L’essai déconstruit les discours dominants propagés par l’Occident, dénonce la façade idéologique d’une défense de la démocratie en péril qui dissimule un cynisme économico-politique. Daniel Salvatore Schiffer rappelle la généalogie des Talibans et de la formation d’Al Qaïda : lors de l’invasion de l’Afghanistan par l’Union soviétique, afin de vaincre leur ennemi historique, les États-Unis décidèrent, avec le concours des services secrets du Pakistan, d’aider militairement et financièrement les Talibans, un mouvement de fondamentalistes islamistes issus des élèves des écoles religieuses établies au Pakistan. C’est à partir du « tribunal de la conscience » qu’une résistance internationale citoyenne peut se mettre en place et bousculer le mutisme des médias, secouer notre complicité indirecte, passive. La tragédie du peuple afghan est avant tout celle des femmes privées de leurs droits fondamentaux après vingt ans d’avancée, réduites à l’oppression, invisibilisées sous leur burqa, frappées d’inexistence, menacées de mort.
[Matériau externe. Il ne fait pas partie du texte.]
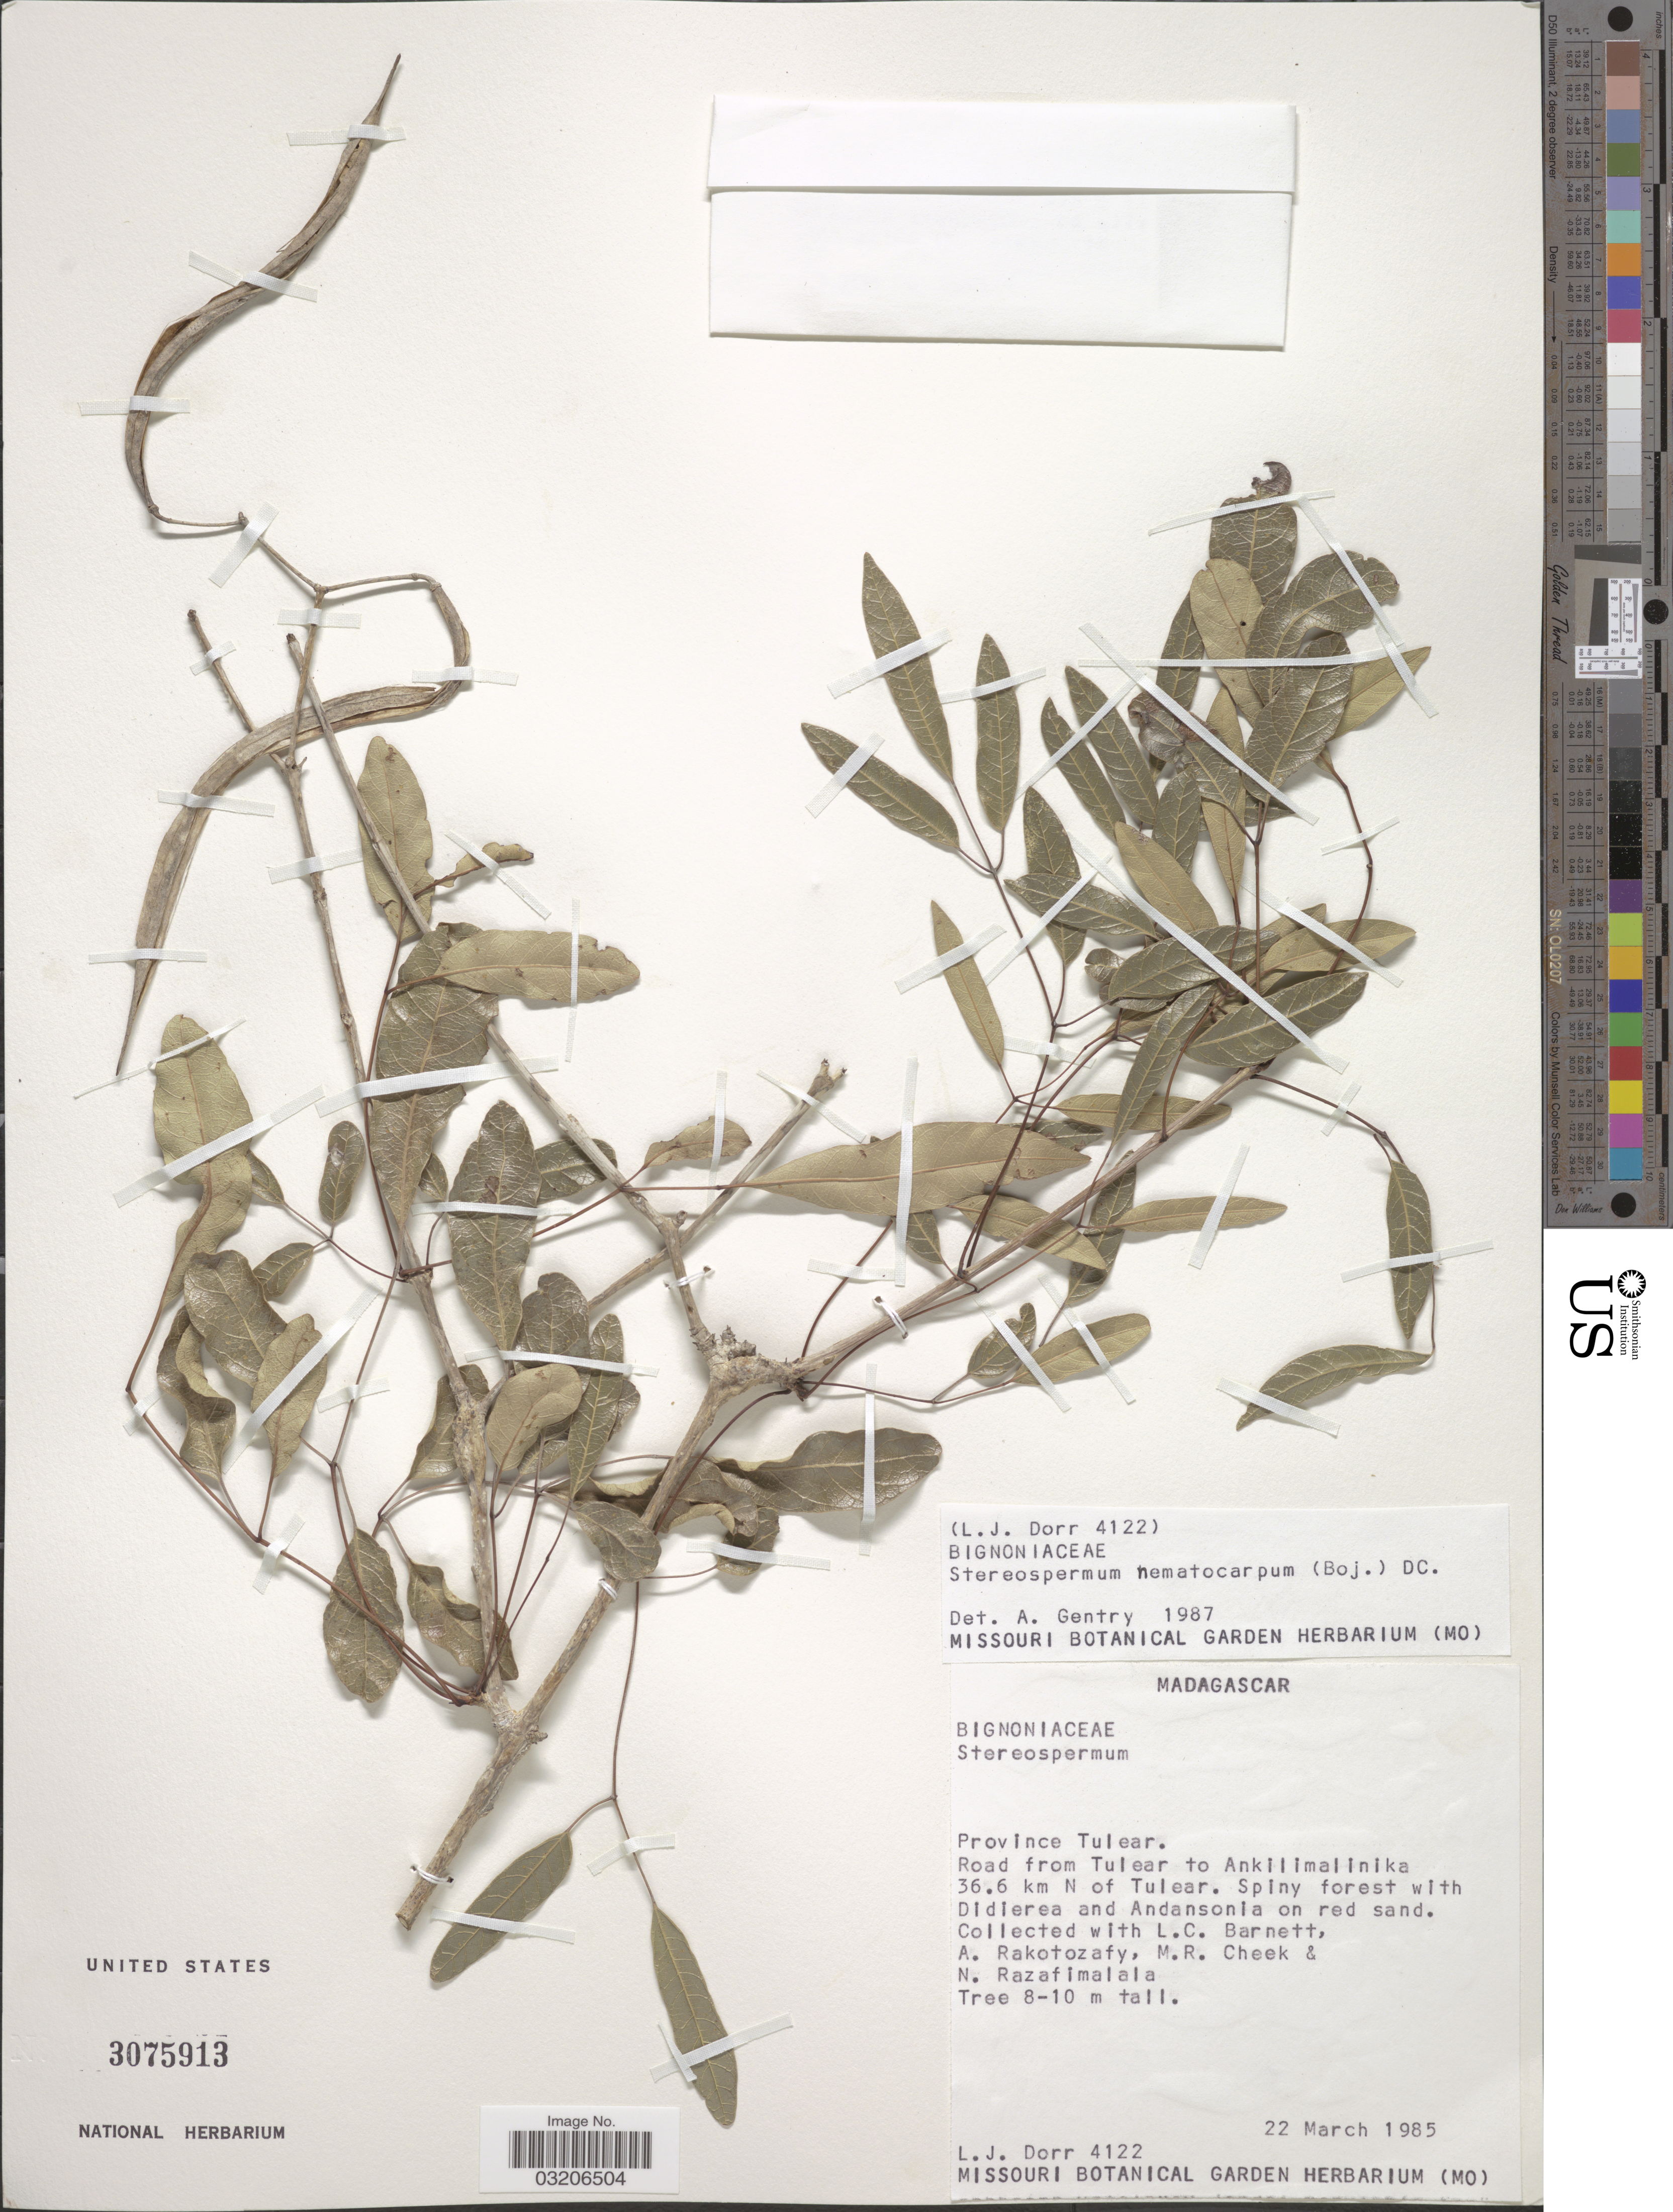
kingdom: Plantae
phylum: Tracheophyta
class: Magnoliopsida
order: Lamiales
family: Bignoniaceae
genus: Stereospermum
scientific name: Stereospermum nematocarpum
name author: A. DC.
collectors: L. J. Dorr, L. C. Barnett, A. Rakotozafy, M. Cheek & N. Razafimalala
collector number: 4122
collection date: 1985-03-22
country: Madagascar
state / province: Atsimo-Andrefana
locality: Province Tulear. Road from Tulear to Ankilimalinika 36.6 km N of Tulear.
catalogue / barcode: US 3075913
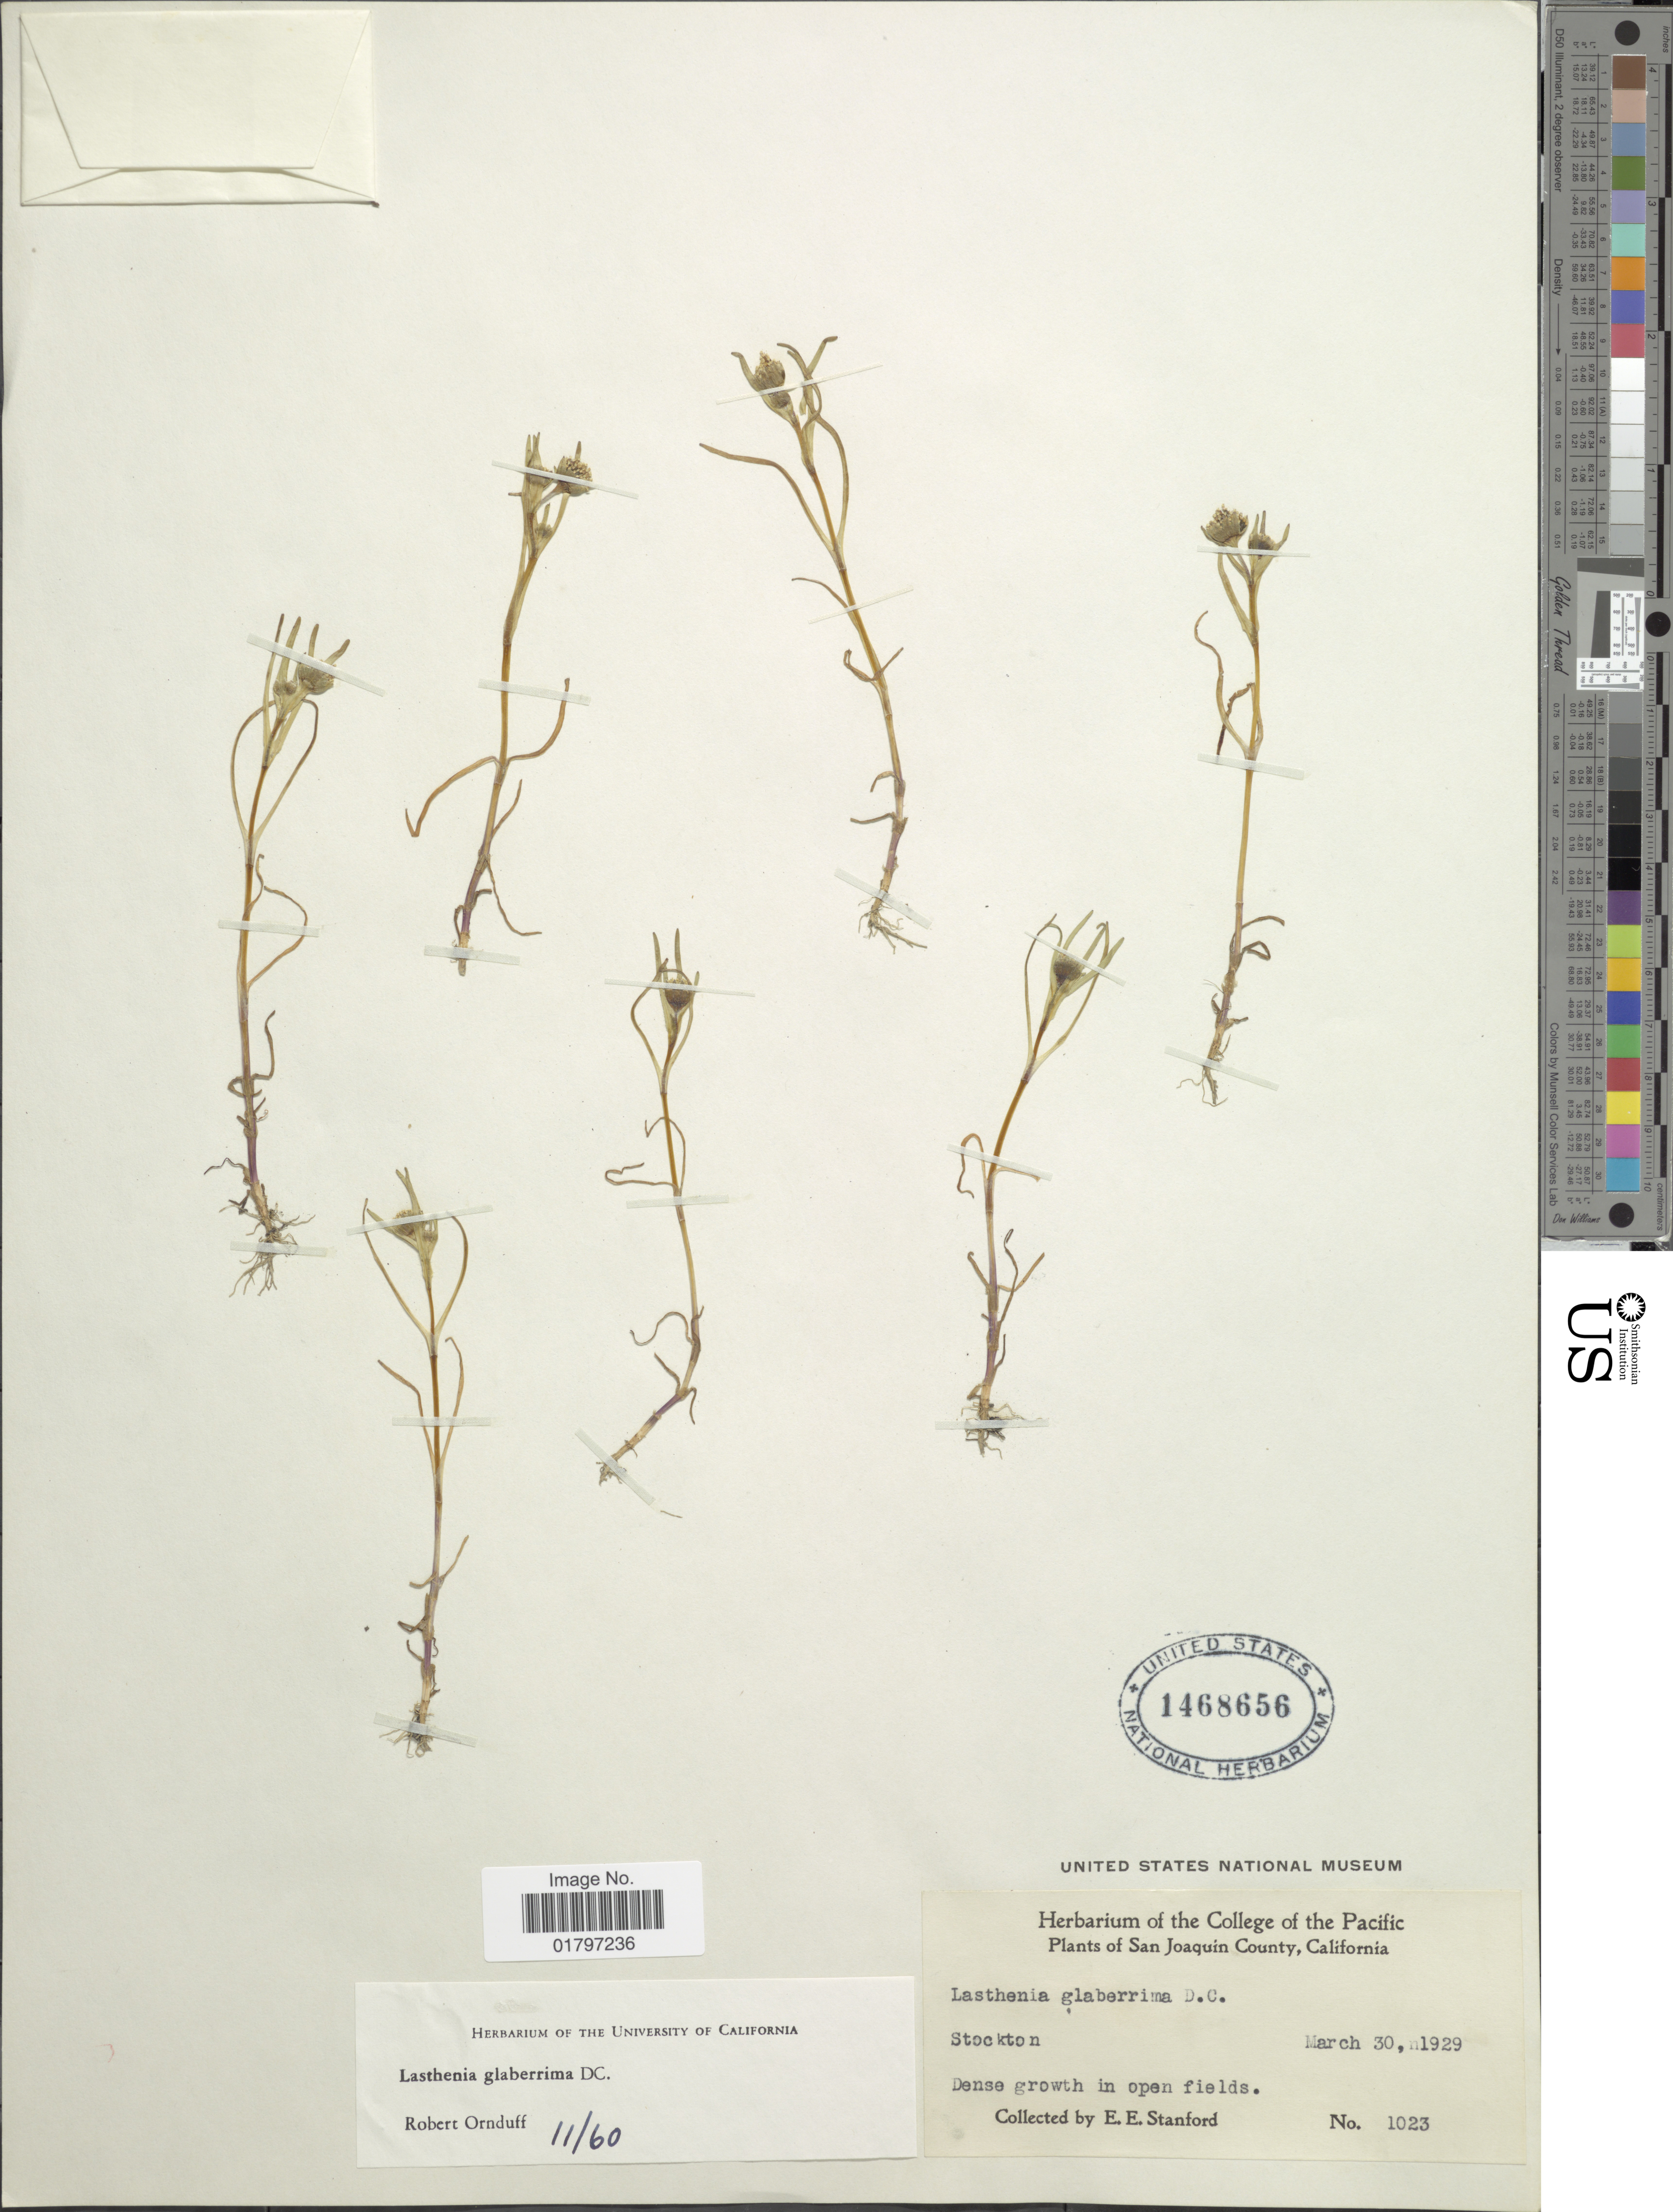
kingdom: Plantae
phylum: Tracheophyta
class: Magnoliopsida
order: Asterales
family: Asteraceae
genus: Lasthenia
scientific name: Lasthenia glaberrima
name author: DC.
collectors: E. Stanford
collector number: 1023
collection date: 1929-03-30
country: United States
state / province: California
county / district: San Joaquin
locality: San Joaquin County, California. Stockton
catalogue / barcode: US 1468656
L’Afghanistan, pays réputé indomptable malgré la rivalité de ses diverses composantes tribales, peut bien être certes considéré, d’ancestrale mémoire, comme le fatal cimetière des empires, là même où les successives invasions mongole, britannique, soviétique et américaine se sont lamentablement fracassées dans leur volonté de le diriger, à défaut de le dominer véritablement ; il sera surtout un jour, si nous laissons ainsi sans rien dire le crime s’accomplir jusqu’à son ignoble conclusion, le sévère tribunal de nos consciences, en plus de devenir l’effroyable mais surtout condamnable terreau du terrorisme planétaire. 

La question philosophique d’un équilibre précaire entre deux principes en tension parcourt l’ouvrage : un premier principe inaliénable de défense des droits de l’homme, de soutien à l’auto-détermination des peuples, un second principe qui entend refuser toute ingérence humanitaire. Dans les luttes qu’il mena avec les moujahidines en faveur des libertés de son peuple, de l’égalité entre hommes et femmes, de la justice, dans ses combats contre l’invasion soviétique, contre les Talibans par la suite, le commandant Massoud, dit « le lion du Panshir », n’a cessé de mettre en garde contre un universalisme occidental des droits de l’homme qui, imposant et exportant ses valeurs, détruit les systèmes de pensée, les cultures, les traditions des peuples qu’il entend défendre contre la barbarie, contre les dictatures.